__ACTIONS TO TAKE__:
a - Print the passage of the DGL graph chapter starting at "Graphs can also" and ending at "specify multiple nodes.".
b - In the DGL graph chapter, what number does the numbering of node and edge IDs start from?
c - Pick up the DGL graph chapter after its final sentence and keep writing it.

# Chapter 1: Graph

DGL provides a graph-centric programming abstraction with its core data structure `DGLGraph`

## 1.1 Some Basic Definitions about Graphs

A graph G = (V, E), consists of two sets (the set of nodes V and the set of edges E).  
An edge (u, v) connecting a pair of nodes u and v indicates that there is a relation between them.  
The relation can either be undirected or directed, thus a graph can be directed or undirected.  
  
Graphs can be weighted or unweighted. In a weighted graph, each edge is associated with a scaler weight.  
  
Graphs can also be either homogeneous or heterogeneous.
 - For the former, all nodes represent instances of the same type and all the edges represent relations of the same type. E.g., a social network.
 - For the latter, the nodes and edges can be of different types.

## 1.2 Graphs, Nodes, and Edges

DGL represents each node by a **unique interger**, called its **node ID**, and each edge by **a pair of intergers** correponding to the **IDs of its end nodes**.  
DGL assigns to each edge a unique interger, called its **edge ID**, based on the order in which it was added to the graph.  
The numbering of node and edge IDs starts from 0.  
All edges are directed in DGL.  
  
Use a 1-D interger tensor of node IDs to specify multiple nodes.  
Use a tuple of node-tensors (U, V) to specify nultiple edges.  
  
Use the `dgl.graph()` method to create a `DGLGraph`.

Use `dgl.to_bidirected()` to obtain an undirected graph

In [1]:
import dgl
import torch as th

u, v = th.tensor([0, 0, 0, 1]), th.tensor([1, 2, 3, 3])
g = dgl.graph((u, v))
print(g)

Graph(num_nodes=4, num_edges=4,
      ndata_schemes={}
      edata_schemes={})


In [2]:
print(g.nodes()) # node IDs
print(g.edges()) # edge IDs

tensor([0, 1, 2, 3])
(tensor([0, 0, 0, 1]), tensor([1, 2, 3, 3]))


In [3]:
bg = dgl.to_bidirected(g)
print(bg.edges())

(tensor([0, 0, 0, 1, 1, 2, 3, 3]), tensor([1, 2, 3, 0, 3, 0, 0, 1]))


DGL can use either **32**- or **64**-bit intergers to store the node and edge IDs.

__EXCERPTED DATA__:

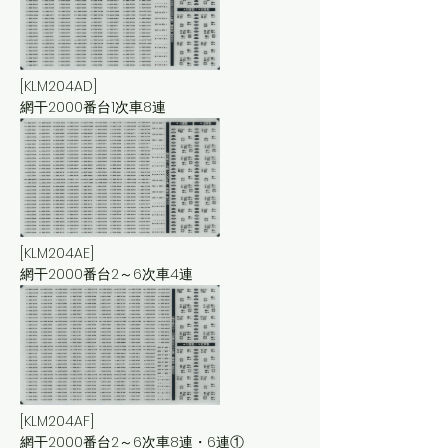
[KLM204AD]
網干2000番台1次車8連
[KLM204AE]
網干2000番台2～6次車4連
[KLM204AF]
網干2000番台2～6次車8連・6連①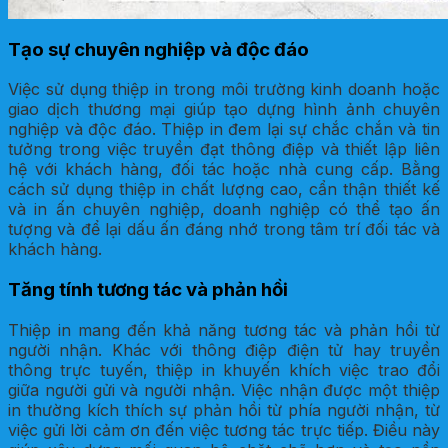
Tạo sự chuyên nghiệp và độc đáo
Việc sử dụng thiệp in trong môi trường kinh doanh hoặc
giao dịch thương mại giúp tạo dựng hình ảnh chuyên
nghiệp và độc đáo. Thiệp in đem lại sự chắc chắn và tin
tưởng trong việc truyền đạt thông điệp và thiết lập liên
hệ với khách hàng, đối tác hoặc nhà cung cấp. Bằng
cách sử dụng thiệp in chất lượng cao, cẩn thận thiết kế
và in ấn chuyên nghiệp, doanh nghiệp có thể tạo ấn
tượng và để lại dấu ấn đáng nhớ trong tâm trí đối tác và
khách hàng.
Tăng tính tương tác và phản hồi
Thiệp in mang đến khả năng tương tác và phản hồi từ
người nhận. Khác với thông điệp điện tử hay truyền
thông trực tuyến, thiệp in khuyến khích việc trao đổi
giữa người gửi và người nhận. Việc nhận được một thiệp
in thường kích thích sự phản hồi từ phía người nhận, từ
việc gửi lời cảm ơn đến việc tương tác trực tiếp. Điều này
--
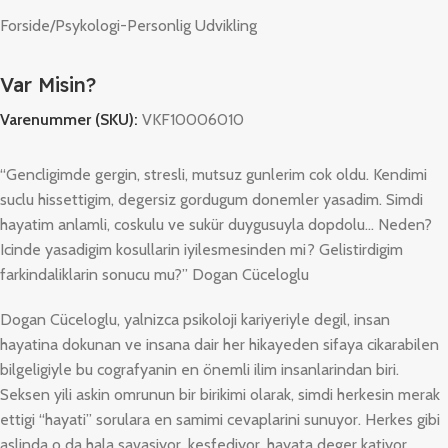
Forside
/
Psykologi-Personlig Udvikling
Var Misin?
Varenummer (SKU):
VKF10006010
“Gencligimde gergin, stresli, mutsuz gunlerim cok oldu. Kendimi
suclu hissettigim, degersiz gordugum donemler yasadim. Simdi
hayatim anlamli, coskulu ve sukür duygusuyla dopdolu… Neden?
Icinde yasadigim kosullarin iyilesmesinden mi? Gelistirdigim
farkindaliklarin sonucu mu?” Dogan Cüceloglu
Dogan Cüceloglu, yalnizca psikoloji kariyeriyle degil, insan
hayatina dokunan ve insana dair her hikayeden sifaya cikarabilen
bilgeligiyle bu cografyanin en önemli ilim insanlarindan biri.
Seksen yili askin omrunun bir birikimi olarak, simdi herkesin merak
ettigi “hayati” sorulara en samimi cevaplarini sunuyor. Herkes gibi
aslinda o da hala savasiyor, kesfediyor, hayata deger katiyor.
---
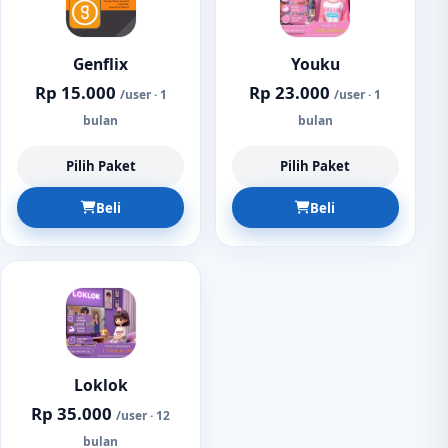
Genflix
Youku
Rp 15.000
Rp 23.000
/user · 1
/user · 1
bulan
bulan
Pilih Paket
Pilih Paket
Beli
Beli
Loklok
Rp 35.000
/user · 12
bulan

__RESPONSE LIST__:
a -
Graphs can also be either homogeneous or heterogeneous.
 - For the former, all nodes represent instances of the same type and all the edges represent relations of the same type. E.g., a social network.
 - For the latter, the nodes and edges can be of different types.

## 1.2 Graphs, Nodes, and Edges

DGL represents each node by a **unique interger**, called its **node ID**, and each edge by **a pair of intergers** correponding to the **IDs of its end nodes**.  
DGL assigns to each edge a unique interger, called its **edge ID**, based on the order in which it was added to the graph.  
The numbering of node and edge IDs starts from 0.  
All edges are directed in DGL.  
  
Use a 1-D interger tensor of node IDs to specify multiple nodes.

b - It starts from 0.

c -
The data types for the node and edge IDs should be same.  
Use 32-bit intergers as it leads to better speed and requires less memory.

In [4]:
# Conversions
edges = th.tensor([2, 5, 3]), th.tensor([3, 5, 0])
g64 = dgl.graph(edges)
print(g64.idtype)

torch.int64


In [5]:
# create a int32 graph
g32 = dgl.graph(edges, idtype=th.int32)
print(g32.idtype)

torch.int32


In [6]:
# convert int64 <-> int32
g64_2 = g32.long() # convert to int64
g32_2 = g64.int() # conver to int32
print(g64_2.idtype)
print(g32_2.idtype)

torch.int64
torch.int32


## 1.3 Node and Edge Features

A `DGLGraph` can have several user-defined named features for storing properties of the nodes and edges.  
The features can be accessed via `ndata` and `edata` interface.  
Different names can have different shapes

In [7]:
g = dgl.graph(([0, 0, 1, 5], [1, 2, 2, 0])) # 6 nodes, 4 edges
print(g)

Graph(num_nodes=6, num_edges=4,
      ndata_schemes={}
      edata_schemes={})


In [8]:
g.ndata['x'] = th.ones(g.num_nodes(), 3) # node feature of length 3
g.edata['x'] = th.ones(g.num_edges(), dtype=th.int32)
print(g)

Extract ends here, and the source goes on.